L’été dernier, Fortnite a réussi à contourner le système en ajoutant à son jeu tout simplement une option :”paiement sans Apple”. Apple a aussitôt riposté en virant le jeu de sa plateforme Apple store. Et depuis, c’est la guerre. Le PDG d’Epic Games Tim Sweeney dénonce la tyrannie d’Apple, il parle du combat de David contre Goliath, même si lui-même n’est pas vraiment David, le pauvre petit berger désarmé face au géant Goliath. Il possède la 200e fortune du monde. Il a revendu 40% de sa boite au mastodonte Chinois Tencent. On ne va pas pleurer sur son sort.

Beaucoup d'autres procès à venir?

Mais ce qui se joue dans ce procès, c’est l’avenir du modèle économique. Apple a inventé le mot “application”, a inventé le magasin d’application, l’App Store, a créé le modèle qui permet de rémunérer les créateurs d’application des plus petit aux plus gros. Mais Apple a un quasi monopole et favorise ses propres applications qui ne paient pas les 30% de redevance.

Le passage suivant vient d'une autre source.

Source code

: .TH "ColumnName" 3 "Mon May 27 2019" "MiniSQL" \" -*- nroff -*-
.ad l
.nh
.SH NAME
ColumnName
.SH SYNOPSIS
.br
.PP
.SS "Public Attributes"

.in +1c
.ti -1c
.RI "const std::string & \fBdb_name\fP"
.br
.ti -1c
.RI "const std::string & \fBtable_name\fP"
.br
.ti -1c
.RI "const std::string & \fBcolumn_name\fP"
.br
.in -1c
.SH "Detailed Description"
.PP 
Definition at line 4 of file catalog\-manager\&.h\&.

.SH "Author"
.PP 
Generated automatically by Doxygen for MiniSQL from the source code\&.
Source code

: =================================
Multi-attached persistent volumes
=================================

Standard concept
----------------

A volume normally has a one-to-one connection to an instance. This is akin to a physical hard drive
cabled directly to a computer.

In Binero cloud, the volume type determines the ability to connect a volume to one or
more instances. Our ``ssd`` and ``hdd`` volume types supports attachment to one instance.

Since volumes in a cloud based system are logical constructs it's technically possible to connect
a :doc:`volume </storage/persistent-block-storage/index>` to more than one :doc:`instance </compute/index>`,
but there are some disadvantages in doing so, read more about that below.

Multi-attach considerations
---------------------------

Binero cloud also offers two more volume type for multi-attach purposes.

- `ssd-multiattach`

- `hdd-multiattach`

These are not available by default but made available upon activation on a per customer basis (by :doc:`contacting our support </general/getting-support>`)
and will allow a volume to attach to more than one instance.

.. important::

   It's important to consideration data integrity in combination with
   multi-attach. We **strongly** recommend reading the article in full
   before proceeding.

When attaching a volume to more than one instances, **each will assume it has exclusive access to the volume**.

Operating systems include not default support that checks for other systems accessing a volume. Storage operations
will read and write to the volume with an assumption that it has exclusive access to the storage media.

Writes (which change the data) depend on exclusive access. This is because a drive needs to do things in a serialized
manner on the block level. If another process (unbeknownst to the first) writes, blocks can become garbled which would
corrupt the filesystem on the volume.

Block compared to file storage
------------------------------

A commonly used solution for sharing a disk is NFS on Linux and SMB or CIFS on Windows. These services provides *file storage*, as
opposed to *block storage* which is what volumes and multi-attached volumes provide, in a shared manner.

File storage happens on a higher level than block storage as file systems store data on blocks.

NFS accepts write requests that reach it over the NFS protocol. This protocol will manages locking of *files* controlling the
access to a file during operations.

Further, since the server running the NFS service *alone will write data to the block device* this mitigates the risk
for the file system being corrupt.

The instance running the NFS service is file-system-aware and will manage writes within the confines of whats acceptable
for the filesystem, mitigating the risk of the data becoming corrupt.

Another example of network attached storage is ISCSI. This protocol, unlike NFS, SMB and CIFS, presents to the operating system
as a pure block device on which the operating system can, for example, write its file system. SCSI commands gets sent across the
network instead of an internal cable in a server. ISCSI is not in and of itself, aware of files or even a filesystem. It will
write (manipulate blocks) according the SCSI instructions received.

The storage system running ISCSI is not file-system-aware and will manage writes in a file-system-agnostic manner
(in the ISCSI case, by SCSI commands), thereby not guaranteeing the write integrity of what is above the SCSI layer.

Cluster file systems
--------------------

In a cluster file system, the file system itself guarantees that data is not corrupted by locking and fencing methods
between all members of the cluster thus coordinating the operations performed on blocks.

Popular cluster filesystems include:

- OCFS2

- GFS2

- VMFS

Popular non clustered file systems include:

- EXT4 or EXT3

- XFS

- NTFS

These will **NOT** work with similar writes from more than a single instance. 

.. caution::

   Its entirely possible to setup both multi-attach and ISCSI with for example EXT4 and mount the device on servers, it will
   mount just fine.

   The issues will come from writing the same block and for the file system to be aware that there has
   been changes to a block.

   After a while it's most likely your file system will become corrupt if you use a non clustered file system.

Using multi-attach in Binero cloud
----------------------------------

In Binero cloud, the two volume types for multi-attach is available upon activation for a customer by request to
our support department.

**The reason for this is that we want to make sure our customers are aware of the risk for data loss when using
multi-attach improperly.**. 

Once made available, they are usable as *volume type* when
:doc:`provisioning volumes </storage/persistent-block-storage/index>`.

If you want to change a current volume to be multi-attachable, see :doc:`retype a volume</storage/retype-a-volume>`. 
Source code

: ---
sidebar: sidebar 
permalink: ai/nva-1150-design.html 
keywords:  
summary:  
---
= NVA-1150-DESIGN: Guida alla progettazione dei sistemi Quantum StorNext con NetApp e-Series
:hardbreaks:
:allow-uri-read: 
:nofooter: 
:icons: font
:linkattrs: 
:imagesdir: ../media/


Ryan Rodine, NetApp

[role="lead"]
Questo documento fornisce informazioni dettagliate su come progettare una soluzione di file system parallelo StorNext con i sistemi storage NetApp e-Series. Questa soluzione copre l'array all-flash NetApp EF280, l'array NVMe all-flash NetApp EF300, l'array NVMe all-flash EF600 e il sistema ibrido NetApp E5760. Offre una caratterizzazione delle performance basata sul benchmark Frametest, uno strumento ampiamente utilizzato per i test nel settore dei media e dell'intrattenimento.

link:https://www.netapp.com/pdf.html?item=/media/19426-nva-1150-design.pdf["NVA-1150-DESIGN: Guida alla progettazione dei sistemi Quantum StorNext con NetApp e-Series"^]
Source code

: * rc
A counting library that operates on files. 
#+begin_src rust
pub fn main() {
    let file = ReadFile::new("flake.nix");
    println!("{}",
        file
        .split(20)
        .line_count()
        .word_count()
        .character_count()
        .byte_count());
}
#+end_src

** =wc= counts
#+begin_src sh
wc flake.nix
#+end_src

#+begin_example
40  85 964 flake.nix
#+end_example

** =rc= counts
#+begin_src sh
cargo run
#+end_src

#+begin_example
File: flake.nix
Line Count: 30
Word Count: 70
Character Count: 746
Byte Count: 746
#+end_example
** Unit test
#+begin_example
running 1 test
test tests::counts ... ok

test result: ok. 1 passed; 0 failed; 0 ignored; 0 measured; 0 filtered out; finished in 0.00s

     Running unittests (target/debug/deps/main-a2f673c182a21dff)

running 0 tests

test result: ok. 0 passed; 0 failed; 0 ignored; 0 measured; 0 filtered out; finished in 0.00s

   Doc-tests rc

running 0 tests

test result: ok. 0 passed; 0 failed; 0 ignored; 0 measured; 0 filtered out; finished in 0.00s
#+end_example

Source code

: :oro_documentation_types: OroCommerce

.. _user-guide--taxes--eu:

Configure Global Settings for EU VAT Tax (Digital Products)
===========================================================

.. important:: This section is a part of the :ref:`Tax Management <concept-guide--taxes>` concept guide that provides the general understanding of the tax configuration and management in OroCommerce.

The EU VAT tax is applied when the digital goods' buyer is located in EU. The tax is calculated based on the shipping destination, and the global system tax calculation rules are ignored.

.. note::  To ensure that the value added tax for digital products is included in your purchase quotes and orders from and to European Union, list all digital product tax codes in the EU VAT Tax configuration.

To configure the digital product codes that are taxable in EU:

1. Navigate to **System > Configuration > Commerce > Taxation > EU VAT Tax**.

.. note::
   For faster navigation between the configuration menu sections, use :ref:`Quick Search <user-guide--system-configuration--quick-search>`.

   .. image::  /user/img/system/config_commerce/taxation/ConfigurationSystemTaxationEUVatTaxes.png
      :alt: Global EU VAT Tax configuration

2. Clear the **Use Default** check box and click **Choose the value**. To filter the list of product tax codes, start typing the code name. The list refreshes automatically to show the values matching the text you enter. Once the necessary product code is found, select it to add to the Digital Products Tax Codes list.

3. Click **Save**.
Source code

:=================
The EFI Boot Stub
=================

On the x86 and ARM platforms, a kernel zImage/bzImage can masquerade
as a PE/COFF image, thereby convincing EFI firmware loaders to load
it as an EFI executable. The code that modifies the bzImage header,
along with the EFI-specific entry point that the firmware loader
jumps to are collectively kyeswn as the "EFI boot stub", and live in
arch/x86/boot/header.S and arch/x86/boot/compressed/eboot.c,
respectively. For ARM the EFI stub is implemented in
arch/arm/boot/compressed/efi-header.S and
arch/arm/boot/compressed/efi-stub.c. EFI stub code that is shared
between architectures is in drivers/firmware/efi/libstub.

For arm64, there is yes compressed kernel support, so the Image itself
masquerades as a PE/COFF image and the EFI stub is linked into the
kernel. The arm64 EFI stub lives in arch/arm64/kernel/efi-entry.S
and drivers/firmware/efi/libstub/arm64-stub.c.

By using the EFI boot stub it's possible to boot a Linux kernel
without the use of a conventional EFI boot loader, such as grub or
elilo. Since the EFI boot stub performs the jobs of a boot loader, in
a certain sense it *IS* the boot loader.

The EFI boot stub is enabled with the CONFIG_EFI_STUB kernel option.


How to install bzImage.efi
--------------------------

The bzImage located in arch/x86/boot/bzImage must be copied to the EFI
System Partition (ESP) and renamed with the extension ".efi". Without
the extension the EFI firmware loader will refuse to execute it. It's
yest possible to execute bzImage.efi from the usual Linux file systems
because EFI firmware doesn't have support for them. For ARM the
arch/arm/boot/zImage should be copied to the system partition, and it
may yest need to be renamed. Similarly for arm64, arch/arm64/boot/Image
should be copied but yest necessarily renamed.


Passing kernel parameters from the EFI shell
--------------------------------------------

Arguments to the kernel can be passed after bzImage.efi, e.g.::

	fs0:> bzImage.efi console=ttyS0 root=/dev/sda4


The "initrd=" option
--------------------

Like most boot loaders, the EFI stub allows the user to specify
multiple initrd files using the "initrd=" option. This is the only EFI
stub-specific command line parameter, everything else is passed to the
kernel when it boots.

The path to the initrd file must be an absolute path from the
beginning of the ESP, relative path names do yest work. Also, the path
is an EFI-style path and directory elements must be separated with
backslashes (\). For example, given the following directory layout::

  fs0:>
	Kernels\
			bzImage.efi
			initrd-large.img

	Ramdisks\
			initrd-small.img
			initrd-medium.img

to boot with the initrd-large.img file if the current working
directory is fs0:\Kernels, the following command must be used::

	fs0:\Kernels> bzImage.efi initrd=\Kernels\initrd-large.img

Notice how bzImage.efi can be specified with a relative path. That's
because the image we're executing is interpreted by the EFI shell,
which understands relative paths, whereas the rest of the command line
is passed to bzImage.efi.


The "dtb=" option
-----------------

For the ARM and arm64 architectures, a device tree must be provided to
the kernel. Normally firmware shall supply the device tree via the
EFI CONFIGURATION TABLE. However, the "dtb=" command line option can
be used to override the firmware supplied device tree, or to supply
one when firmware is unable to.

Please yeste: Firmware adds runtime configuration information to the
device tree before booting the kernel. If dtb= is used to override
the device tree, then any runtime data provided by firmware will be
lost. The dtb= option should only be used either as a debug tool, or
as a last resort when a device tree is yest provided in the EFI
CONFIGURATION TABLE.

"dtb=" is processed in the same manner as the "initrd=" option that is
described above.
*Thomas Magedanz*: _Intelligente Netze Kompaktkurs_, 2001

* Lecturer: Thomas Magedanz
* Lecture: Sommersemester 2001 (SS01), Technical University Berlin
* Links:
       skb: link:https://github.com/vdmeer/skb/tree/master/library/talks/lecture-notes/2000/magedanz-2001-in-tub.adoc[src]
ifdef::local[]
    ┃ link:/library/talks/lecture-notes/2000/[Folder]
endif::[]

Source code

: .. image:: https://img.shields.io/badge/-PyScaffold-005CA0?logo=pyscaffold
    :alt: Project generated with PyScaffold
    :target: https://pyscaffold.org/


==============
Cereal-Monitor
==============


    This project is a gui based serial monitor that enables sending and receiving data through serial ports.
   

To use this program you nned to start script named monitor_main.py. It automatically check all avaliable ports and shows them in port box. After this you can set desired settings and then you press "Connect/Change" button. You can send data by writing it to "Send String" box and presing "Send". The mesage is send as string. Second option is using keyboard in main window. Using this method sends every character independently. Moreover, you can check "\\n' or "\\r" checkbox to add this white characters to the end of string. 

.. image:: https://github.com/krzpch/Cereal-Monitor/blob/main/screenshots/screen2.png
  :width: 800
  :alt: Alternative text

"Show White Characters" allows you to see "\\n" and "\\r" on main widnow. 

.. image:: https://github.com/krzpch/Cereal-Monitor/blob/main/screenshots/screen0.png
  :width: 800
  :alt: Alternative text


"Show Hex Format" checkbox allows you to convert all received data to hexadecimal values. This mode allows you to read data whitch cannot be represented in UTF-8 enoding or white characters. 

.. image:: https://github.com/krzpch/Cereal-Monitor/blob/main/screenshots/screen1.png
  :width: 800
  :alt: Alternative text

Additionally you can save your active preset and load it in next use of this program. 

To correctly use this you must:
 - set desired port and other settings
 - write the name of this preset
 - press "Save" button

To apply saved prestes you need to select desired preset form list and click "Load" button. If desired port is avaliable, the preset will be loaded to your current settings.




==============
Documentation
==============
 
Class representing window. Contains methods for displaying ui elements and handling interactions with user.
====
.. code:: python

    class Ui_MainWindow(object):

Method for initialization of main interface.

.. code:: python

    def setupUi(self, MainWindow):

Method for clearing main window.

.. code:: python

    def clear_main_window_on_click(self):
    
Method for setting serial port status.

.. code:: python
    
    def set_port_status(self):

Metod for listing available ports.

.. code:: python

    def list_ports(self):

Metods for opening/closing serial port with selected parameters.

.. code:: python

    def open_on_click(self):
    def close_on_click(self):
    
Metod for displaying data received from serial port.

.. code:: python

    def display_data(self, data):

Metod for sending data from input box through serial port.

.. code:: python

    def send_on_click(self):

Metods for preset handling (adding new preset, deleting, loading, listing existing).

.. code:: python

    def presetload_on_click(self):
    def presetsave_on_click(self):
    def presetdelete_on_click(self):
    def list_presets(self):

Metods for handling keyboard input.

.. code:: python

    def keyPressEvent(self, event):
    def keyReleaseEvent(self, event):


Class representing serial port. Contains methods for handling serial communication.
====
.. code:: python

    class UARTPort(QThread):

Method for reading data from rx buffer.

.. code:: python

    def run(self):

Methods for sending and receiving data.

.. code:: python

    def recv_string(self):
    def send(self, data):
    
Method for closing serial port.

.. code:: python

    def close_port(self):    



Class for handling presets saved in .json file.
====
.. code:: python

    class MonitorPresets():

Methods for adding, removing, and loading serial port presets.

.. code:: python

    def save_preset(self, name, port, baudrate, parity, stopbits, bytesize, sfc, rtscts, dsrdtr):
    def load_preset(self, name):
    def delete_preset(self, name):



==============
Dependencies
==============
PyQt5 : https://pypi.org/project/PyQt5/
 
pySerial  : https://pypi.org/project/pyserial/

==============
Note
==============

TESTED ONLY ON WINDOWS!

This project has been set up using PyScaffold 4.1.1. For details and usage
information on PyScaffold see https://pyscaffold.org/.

Si la justice californienne devait condamner Apple pour abus de position dominante, ce serait la porte ouverte à beaucoup d'autres procès. Déjà, la Commission européenne a lancé une procédure la semaine dernière. Spotify, le site de musique en ligne a porté plainte pour concurrence déloyale contre Apple Musique.

La Russie vient aussi de condamner Apple à une amende, mais surtout à pré-installer des logiciels et des applications russes dans tous les Iphones vendus en Russie. Une sorte de patriotisme digital pour contrecarrer l'hégémonie de successeurs de Steve Jobs.